### DESCRIPTION OF THE TASK
The job is to find each line in the entries holding the string "lines" and copy that line.

### INFORMATION SHOWN
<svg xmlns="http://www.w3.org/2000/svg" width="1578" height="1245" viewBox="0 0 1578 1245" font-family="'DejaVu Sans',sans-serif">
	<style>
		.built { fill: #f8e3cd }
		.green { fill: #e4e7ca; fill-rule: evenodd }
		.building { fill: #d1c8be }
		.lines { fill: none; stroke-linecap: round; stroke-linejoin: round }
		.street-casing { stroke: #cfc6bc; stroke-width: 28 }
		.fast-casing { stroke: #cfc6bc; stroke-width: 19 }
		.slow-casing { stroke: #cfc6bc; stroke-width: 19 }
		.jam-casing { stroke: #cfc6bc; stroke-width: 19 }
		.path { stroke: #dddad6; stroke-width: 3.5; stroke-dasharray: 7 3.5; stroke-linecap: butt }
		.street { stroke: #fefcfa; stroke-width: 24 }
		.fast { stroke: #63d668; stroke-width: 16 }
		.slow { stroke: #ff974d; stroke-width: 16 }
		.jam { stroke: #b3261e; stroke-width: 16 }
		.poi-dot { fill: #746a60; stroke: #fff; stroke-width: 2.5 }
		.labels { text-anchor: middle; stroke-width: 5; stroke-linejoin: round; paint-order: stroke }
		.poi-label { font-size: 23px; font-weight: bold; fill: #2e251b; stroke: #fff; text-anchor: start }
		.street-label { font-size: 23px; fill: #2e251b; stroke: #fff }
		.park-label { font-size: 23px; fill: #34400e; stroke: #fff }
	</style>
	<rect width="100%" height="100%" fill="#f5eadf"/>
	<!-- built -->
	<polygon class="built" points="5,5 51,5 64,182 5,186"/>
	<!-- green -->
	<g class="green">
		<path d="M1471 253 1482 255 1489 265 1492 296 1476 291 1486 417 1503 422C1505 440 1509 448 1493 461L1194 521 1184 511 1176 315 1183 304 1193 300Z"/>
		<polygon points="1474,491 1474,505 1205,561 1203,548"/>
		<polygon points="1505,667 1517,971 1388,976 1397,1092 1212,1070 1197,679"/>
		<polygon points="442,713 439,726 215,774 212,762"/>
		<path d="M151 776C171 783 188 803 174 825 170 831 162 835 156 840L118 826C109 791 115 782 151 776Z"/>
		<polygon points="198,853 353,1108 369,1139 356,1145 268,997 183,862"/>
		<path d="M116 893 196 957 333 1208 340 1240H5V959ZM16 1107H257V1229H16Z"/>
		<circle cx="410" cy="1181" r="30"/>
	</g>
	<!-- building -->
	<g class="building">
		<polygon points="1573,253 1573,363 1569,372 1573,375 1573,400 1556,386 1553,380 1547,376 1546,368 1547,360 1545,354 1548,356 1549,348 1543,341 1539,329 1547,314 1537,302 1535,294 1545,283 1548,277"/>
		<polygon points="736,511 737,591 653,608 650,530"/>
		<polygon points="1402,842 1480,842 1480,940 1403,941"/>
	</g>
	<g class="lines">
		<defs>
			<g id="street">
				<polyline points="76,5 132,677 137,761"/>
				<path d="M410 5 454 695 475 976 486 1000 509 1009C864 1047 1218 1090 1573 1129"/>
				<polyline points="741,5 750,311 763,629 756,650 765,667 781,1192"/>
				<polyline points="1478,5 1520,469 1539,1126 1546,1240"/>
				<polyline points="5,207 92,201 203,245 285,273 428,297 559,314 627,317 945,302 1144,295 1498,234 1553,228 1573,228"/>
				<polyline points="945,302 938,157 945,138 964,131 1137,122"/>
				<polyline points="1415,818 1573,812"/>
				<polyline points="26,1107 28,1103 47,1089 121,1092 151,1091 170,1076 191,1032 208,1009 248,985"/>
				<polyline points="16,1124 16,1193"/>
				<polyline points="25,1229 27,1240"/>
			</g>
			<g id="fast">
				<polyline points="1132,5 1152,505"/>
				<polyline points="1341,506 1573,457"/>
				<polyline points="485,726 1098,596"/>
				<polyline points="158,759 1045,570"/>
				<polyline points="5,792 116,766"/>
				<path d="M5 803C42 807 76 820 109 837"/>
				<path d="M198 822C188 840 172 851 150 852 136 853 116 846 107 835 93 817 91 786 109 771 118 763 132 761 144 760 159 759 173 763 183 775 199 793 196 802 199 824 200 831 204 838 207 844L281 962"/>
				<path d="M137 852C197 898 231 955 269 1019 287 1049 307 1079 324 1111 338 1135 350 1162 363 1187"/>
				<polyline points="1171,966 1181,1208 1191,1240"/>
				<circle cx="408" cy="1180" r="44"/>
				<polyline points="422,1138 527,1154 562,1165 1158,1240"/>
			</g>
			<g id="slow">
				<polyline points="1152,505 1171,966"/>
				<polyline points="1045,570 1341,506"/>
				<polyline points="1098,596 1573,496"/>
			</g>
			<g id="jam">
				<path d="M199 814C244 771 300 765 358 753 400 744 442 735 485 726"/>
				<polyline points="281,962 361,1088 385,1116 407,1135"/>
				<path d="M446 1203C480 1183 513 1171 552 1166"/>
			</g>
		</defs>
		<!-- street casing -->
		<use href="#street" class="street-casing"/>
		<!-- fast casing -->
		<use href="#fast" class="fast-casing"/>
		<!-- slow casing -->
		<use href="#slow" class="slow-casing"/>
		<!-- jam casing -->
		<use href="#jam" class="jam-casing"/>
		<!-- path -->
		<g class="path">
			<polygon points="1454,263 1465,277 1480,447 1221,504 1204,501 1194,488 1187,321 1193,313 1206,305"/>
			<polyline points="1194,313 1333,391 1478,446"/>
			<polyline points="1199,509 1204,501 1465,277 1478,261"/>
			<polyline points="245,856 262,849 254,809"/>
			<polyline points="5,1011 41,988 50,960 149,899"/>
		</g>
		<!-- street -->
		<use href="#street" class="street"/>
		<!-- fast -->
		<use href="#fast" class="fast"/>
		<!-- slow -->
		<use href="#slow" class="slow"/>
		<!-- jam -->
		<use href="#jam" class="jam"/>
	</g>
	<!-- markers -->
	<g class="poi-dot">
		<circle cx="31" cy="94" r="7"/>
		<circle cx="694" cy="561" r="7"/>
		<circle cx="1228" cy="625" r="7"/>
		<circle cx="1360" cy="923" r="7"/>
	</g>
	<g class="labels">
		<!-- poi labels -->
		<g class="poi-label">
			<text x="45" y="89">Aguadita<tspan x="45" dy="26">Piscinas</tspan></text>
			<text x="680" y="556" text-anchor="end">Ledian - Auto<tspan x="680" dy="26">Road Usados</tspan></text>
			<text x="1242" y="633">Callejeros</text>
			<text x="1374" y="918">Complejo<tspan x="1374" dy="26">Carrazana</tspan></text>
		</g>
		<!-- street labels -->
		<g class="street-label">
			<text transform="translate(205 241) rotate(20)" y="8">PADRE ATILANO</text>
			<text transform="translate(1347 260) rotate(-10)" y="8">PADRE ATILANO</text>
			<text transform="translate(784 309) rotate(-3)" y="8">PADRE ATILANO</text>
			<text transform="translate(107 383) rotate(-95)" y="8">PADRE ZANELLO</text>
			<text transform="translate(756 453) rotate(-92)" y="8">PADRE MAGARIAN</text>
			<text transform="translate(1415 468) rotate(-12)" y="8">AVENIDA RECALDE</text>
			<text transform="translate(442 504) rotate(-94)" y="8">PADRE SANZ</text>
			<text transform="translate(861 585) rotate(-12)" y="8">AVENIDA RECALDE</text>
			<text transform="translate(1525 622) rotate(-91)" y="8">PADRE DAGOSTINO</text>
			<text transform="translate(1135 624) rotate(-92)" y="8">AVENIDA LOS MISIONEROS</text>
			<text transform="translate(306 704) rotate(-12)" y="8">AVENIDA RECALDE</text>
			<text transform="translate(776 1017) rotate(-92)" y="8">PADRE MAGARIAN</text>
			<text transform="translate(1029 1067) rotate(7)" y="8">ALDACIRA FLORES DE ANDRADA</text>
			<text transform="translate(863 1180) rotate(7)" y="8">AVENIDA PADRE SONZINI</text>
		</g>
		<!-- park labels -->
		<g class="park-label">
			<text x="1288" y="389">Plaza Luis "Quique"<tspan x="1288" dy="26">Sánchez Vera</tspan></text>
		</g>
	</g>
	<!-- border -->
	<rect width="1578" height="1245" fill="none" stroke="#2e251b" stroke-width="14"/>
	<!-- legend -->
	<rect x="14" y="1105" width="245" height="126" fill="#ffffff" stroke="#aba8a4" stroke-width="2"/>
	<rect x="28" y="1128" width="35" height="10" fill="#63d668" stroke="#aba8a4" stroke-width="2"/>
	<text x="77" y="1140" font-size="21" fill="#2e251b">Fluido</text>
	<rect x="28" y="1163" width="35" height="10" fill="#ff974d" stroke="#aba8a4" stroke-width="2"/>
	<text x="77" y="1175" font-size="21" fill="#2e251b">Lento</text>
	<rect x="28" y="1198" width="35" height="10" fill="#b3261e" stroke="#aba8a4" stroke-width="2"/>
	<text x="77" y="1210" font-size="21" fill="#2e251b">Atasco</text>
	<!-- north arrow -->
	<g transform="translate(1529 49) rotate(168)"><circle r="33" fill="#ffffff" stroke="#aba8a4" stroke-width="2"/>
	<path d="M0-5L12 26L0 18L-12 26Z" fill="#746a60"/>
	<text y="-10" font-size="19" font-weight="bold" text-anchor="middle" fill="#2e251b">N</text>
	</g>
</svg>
--
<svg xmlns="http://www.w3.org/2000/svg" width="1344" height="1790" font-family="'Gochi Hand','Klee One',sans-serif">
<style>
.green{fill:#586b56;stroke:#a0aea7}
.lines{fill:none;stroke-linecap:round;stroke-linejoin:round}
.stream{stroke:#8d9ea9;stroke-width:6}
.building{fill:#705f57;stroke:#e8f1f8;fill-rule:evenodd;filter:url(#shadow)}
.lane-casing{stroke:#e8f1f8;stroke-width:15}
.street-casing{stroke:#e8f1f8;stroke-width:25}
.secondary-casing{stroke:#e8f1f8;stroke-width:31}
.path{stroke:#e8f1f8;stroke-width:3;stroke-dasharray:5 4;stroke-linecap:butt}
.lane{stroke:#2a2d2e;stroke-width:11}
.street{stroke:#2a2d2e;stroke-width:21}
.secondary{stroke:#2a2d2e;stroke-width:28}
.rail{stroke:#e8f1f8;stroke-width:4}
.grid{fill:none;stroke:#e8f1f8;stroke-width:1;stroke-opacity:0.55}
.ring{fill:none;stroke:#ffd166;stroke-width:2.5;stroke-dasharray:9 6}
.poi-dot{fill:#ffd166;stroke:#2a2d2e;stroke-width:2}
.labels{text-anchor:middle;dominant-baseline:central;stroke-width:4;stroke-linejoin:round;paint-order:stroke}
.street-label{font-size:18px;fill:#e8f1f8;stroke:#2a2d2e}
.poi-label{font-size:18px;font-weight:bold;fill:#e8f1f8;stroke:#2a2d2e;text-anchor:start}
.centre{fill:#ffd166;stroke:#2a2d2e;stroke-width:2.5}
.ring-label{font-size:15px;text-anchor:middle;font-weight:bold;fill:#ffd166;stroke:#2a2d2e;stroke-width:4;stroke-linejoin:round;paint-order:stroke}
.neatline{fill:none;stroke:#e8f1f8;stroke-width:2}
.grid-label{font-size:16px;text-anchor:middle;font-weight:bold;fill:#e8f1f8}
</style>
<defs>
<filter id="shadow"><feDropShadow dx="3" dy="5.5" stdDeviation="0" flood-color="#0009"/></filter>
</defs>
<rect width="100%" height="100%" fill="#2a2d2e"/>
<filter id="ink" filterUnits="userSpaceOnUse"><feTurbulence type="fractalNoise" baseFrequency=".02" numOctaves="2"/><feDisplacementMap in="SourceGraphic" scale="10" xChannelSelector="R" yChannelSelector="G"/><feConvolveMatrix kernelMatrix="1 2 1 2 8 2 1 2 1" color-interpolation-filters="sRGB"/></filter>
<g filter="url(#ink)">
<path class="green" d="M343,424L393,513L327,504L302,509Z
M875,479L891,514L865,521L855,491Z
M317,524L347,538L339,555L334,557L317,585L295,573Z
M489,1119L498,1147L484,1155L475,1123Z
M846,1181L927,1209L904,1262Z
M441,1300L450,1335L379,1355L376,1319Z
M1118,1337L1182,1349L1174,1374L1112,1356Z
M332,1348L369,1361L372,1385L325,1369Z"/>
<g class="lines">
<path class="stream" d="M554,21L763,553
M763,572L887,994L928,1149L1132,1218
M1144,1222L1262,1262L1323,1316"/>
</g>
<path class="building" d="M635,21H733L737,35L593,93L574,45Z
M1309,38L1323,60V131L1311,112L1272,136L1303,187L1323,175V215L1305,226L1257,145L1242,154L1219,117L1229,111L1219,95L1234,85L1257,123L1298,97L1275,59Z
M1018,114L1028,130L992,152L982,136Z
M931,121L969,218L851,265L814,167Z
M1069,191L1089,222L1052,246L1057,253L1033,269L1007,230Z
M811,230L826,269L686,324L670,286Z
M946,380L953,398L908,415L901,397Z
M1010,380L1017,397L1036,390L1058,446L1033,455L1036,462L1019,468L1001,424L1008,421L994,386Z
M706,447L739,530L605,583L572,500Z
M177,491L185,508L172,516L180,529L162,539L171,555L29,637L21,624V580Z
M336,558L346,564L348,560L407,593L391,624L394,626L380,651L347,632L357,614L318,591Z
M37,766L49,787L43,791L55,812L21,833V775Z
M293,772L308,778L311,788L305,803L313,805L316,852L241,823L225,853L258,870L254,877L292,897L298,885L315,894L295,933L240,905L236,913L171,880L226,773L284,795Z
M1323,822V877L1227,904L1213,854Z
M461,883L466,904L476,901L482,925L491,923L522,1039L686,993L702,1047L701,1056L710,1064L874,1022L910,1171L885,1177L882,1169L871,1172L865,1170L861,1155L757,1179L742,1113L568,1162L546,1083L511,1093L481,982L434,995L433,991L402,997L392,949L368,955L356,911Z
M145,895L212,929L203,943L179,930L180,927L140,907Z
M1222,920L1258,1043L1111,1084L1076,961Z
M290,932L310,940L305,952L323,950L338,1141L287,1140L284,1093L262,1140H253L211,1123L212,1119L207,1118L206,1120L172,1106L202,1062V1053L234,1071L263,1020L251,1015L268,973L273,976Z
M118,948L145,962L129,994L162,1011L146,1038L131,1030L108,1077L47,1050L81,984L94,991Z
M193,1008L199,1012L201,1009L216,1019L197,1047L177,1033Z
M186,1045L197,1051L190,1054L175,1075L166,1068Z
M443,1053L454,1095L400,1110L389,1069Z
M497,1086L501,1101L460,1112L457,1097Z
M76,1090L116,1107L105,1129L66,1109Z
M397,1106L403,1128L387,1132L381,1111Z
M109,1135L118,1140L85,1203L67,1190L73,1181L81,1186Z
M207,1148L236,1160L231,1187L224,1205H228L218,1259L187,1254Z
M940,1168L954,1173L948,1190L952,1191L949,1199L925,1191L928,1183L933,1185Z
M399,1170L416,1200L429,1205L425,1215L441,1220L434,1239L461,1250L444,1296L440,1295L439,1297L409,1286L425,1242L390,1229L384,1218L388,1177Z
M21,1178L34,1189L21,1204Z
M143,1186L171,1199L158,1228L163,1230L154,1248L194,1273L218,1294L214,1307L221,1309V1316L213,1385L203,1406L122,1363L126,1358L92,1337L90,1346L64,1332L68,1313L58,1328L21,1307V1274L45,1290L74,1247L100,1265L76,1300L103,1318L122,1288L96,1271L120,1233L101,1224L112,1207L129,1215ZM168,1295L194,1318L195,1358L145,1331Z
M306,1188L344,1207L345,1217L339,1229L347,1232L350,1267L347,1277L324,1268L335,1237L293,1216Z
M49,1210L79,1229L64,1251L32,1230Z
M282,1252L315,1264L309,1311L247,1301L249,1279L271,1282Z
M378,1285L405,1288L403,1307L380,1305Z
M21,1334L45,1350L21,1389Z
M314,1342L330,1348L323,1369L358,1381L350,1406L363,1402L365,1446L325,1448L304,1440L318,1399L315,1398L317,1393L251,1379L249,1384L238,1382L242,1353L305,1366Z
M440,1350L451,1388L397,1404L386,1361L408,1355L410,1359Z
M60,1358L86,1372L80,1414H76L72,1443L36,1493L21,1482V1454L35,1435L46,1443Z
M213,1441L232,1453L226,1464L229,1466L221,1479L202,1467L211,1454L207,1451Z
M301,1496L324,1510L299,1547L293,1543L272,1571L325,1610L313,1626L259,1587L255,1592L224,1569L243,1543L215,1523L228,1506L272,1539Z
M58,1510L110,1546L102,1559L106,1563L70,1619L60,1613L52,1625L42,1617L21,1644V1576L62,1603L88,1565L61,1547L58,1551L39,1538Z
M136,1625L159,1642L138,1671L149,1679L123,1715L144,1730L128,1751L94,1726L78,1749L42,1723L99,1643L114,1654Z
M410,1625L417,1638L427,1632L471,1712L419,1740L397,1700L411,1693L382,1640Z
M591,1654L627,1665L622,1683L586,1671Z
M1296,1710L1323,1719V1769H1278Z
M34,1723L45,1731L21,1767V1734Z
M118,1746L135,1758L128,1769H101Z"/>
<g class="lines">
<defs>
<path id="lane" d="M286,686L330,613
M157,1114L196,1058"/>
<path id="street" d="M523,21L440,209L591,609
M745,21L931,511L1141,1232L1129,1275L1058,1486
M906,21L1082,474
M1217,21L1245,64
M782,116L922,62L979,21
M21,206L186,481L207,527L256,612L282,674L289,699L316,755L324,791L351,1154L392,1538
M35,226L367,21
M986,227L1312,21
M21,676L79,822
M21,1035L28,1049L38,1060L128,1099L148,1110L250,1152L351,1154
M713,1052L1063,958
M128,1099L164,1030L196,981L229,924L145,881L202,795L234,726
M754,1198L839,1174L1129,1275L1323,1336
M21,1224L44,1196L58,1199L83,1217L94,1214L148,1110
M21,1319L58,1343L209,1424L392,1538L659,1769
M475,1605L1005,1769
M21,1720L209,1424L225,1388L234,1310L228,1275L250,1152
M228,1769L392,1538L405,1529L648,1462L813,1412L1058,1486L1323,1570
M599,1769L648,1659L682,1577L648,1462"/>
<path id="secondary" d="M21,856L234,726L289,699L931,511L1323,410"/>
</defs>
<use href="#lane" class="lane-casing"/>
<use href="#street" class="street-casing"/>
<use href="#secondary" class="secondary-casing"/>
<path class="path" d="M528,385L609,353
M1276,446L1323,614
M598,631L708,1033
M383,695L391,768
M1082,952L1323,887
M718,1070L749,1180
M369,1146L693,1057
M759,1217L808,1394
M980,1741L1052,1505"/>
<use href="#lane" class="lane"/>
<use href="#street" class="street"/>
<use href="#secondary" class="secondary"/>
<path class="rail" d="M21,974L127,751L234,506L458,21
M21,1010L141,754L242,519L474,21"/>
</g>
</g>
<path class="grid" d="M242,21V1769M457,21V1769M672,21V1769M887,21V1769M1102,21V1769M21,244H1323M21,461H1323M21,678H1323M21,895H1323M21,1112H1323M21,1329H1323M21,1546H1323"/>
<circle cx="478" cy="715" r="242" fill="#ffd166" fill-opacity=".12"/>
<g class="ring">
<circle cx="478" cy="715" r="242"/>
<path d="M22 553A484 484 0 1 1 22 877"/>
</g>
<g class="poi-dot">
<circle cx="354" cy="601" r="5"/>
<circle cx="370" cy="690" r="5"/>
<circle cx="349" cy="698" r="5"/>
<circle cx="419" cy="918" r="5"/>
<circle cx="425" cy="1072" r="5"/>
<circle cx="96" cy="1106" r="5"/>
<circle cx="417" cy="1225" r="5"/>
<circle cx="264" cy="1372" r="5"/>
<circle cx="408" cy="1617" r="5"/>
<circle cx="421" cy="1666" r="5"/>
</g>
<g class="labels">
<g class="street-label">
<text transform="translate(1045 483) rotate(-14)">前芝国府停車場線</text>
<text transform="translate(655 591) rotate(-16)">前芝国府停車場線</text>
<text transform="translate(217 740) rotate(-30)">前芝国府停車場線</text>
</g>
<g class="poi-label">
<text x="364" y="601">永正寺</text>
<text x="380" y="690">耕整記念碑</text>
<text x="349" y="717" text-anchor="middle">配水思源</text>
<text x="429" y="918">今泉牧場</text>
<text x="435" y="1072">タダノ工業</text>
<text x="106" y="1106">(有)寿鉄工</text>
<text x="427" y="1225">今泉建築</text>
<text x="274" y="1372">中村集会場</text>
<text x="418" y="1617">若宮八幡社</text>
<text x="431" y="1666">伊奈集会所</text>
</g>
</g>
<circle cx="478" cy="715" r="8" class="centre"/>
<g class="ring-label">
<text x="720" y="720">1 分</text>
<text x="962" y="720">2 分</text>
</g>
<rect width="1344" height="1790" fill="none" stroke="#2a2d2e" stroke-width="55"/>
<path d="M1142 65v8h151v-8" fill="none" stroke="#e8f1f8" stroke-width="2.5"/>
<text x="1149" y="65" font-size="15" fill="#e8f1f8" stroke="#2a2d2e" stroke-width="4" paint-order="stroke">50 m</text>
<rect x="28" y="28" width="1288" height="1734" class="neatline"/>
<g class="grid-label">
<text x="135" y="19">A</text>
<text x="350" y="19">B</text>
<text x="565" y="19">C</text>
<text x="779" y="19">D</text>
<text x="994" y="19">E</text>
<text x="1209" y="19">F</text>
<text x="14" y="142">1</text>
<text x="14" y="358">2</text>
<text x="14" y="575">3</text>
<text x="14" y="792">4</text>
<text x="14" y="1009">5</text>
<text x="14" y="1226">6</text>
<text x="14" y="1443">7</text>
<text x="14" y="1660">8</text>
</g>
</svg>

### ANSWER BOX
		.lines { fill: none; stroke-linecap: round; stroke-linejoin: round }
	<g class="lines">
.lines{fill:none;stroke-linecap:round;stroke-linejoin:round}
<g class="lines">
<g class="lines">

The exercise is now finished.